== Segment start ==

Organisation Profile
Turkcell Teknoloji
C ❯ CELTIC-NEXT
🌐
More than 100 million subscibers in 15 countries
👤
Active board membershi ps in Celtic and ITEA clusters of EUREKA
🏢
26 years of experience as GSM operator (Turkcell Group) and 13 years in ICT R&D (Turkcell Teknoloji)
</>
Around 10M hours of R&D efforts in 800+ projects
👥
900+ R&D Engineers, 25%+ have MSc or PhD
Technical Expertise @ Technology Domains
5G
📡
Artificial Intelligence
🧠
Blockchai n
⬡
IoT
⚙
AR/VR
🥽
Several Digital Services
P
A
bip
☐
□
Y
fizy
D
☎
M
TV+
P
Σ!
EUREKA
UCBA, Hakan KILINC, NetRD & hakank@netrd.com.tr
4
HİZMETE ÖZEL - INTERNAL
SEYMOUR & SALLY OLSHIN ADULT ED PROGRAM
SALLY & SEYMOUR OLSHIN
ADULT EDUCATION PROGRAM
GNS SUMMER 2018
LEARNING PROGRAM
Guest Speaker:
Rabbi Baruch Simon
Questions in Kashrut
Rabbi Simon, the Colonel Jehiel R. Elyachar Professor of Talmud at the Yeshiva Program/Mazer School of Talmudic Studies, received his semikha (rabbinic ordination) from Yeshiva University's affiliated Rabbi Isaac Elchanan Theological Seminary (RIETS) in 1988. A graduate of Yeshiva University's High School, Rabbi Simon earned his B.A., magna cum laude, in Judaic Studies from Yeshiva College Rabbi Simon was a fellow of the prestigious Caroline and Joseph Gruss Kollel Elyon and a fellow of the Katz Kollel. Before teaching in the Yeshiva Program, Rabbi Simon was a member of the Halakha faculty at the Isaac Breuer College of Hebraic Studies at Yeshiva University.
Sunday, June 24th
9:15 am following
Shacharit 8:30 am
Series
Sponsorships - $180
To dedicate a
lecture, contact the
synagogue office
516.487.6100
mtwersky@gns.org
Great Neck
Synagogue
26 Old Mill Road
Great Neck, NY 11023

== Segment end ==
== Segment start ==

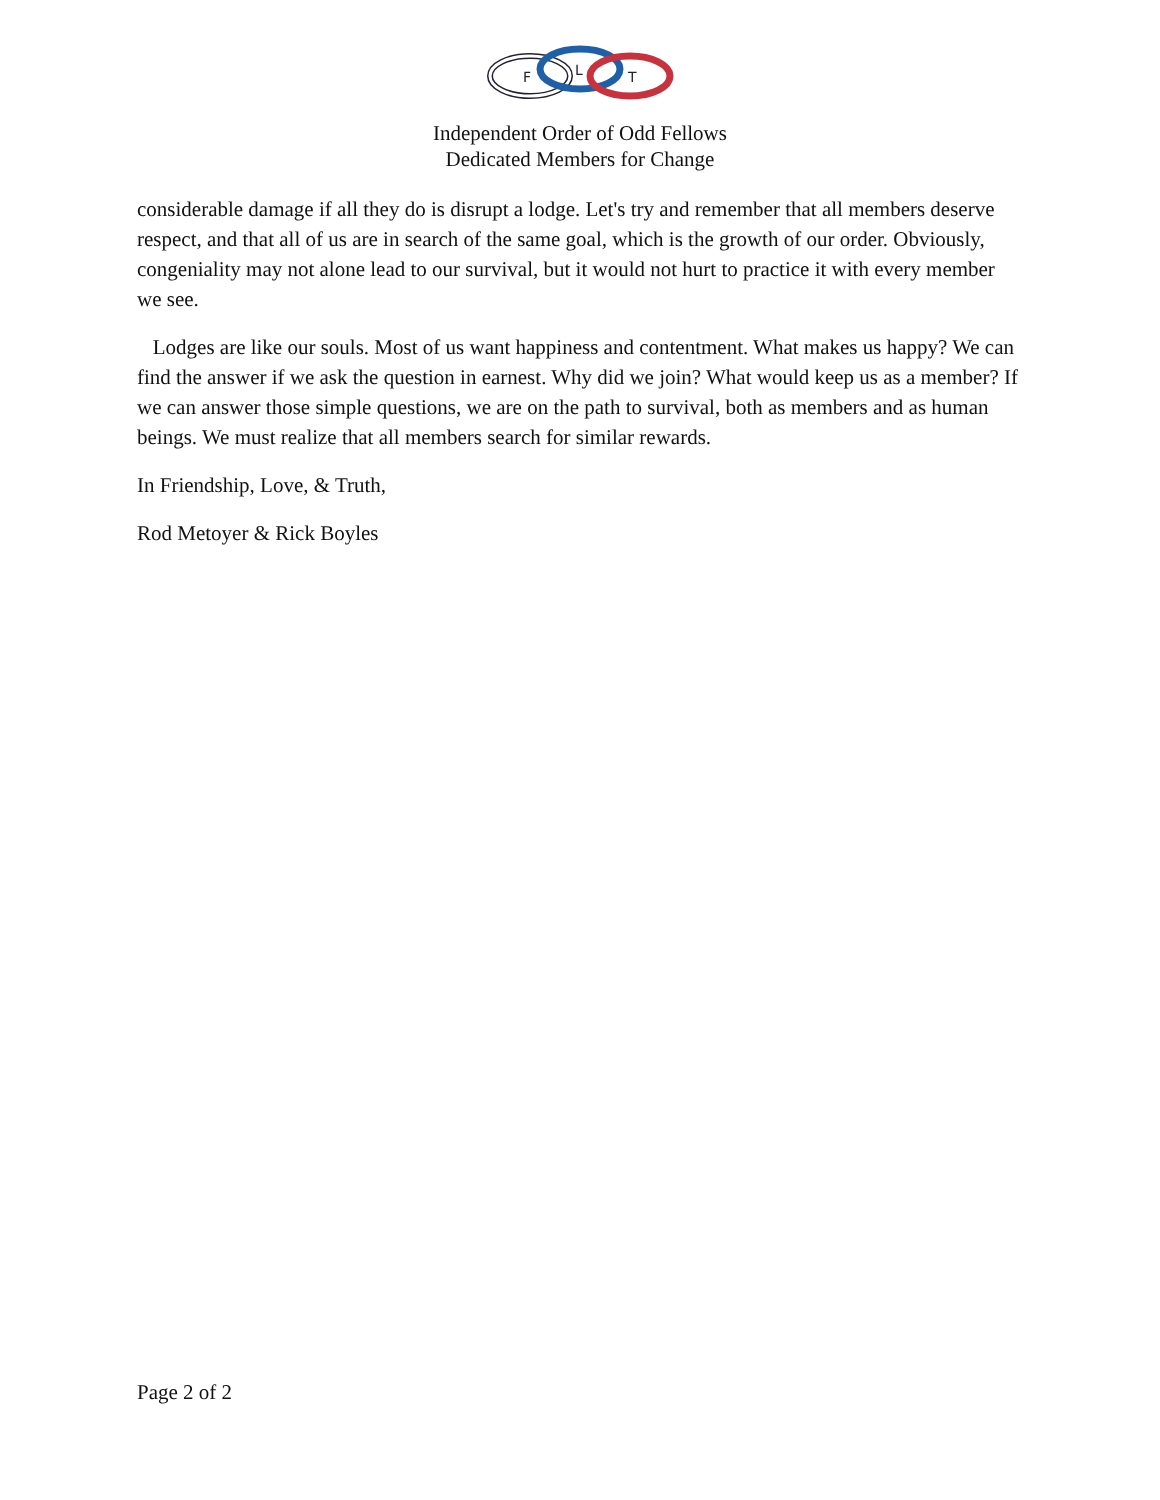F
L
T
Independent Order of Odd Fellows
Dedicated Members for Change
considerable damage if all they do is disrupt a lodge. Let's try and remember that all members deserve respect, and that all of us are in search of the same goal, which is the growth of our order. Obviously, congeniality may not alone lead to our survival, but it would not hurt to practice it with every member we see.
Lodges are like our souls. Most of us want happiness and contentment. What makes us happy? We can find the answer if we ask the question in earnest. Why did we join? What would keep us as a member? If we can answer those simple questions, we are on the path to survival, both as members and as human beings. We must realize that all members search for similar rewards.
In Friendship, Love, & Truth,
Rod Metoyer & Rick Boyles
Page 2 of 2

== Segment end ==
== Segment start ==

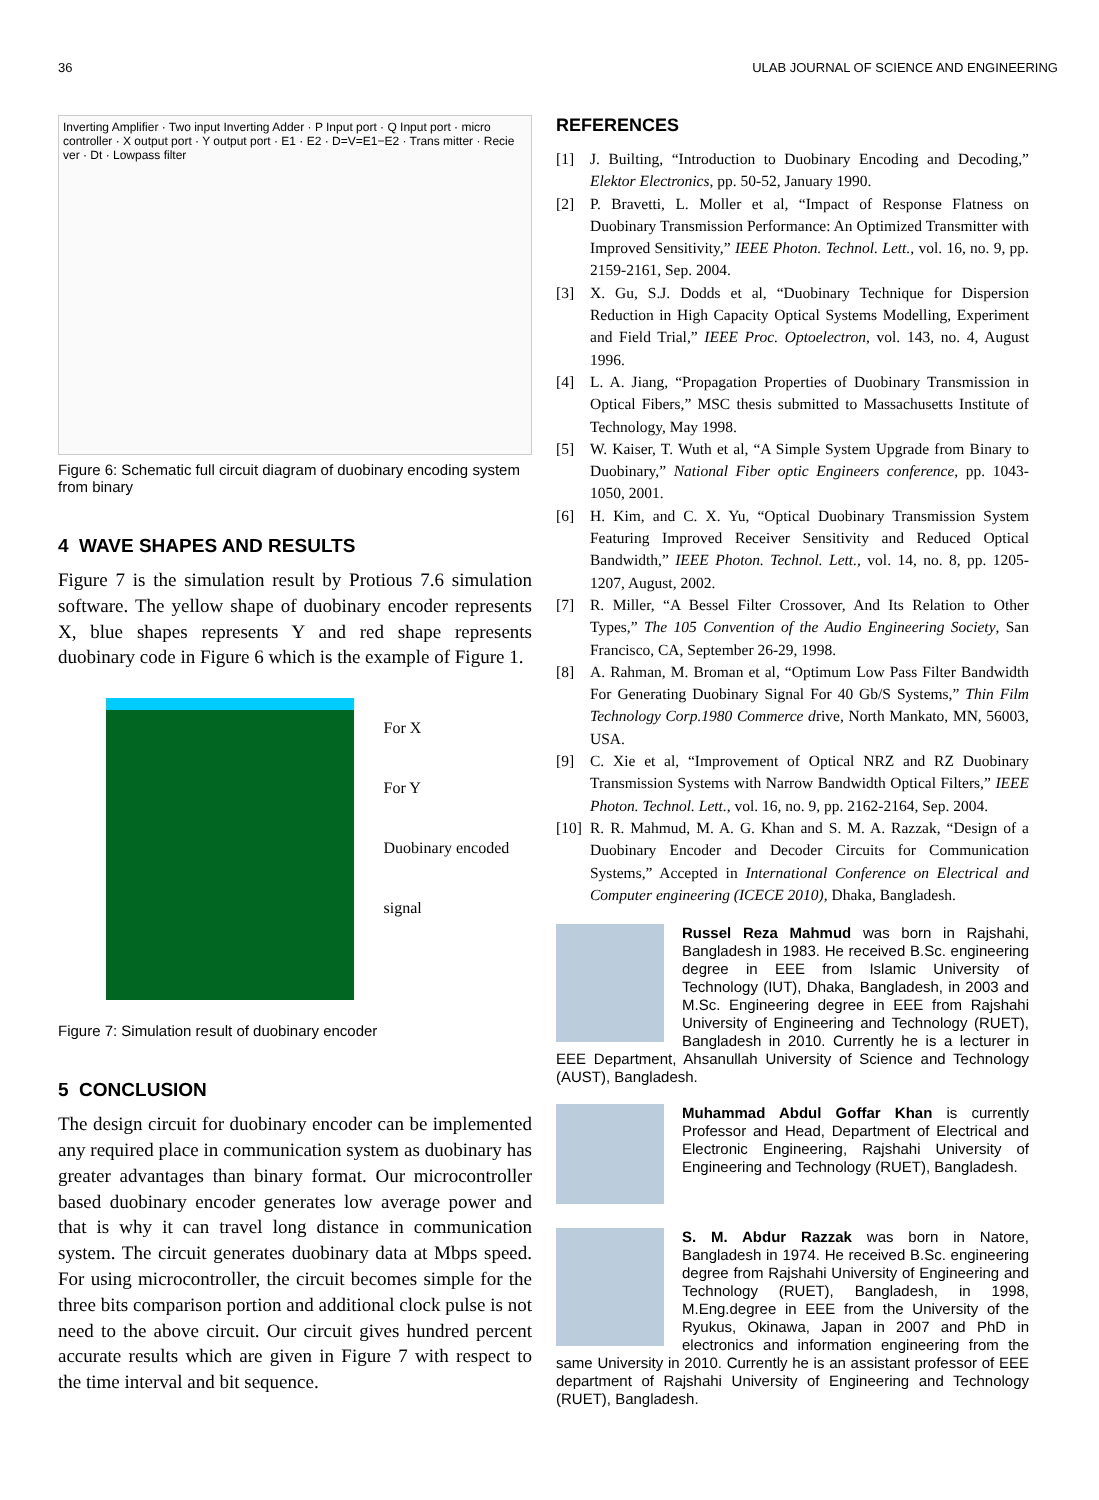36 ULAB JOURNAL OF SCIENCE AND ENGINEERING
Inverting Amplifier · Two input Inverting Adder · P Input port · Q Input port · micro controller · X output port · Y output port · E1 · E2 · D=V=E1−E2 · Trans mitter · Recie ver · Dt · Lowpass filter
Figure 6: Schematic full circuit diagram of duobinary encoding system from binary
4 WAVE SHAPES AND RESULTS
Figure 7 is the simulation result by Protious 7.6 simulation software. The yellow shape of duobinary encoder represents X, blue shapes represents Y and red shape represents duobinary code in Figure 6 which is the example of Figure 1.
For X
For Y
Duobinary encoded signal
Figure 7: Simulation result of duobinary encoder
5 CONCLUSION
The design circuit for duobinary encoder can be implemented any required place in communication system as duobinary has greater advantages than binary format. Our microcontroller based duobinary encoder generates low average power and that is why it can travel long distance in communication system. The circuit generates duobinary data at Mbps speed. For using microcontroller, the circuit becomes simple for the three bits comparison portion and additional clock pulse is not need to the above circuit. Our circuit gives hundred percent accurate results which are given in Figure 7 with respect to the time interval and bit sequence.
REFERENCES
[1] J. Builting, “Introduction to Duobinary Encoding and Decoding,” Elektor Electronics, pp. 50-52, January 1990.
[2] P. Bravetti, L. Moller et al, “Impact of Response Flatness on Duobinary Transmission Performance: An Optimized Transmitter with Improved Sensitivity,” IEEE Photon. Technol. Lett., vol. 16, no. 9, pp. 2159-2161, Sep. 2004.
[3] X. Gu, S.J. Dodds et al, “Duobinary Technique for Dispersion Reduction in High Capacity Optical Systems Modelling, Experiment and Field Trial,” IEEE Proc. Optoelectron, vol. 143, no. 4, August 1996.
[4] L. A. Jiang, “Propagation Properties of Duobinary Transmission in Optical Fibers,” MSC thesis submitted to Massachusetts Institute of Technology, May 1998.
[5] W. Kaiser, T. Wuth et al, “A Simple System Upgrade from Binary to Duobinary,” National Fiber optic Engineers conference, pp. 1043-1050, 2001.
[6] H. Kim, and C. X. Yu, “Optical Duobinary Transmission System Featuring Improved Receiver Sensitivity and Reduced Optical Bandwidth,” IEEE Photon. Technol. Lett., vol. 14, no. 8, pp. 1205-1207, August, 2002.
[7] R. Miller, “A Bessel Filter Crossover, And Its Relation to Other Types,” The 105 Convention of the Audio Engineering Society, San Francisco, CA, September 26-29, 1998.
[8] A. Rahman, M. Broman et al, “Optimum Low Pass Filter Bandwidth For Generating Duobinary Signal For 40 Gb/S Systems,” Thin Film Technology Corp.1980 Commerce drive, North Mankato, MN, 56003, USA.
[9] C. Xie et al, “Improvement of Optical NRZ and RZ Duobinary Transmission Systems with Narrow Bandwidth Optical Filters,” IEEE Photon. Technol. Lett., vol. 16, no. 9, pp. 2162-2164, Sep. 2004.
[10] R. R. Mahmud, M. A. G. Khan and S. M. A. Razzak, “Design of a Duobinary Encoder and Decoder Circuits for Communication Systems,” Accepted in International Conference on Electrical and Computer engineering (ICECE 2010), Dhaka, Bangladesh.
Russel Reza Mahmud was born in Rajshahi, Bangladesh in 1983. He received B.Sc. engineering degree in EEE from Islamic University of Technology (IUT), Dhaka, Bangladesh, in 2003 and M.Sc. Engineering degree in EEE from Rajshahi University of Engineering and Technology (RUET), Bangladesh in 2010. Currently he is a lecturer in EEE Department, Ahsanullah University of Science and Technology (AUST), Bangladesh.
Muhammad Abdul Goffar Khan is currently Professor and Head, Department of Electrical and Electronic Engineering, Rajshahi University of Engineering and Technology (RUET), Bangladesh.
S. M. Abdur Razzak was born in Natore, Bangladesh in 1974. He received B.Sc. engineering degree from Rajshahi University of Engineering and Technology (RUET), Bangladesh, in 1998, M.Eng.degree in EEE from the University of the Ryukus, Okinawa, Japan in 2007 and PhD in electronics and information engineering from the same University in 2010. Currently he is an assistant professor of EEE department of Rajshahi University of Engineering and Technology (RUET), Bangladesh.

== Segment end ==

*Brief*. A verbatim transcription is needed of the lines above, starting at the line with "900+ R&D Engineers, 25%+ have MSc or PhD" and ending at the line with "Questions in Kashrut", both included, and of nothing else.

*Exercise solution*.
900+ R&D Engineers, 25%+ have MSc or PhD
Technical Expertise @ Technology Domains
5G
📡
Artificial Intelligence
🧠
Blockchai n
⬡
IoT
⚙
AR/VR
🥽
Several Digital Services
P
A
bip
☐
□
Y
fizy
D
☎
M
TV+
P
Σ!
EUREKA
UCBA, Hakan KILINC, NetRD & hakank@netrd.com.tr
4
HİZMETE ÖZEL - INTERNAL
SEYMOUR & SALLY OLSHIN ADULT ED PROGRAM
SALLY & SEYMOUR OLSHIN
ADULT EDUCATION PROGRAM
GNS SUMMER 2018
LEARNING PROGRAM
Guest Speaker:
Rabbi Baruch Simon
Questions in Kashrut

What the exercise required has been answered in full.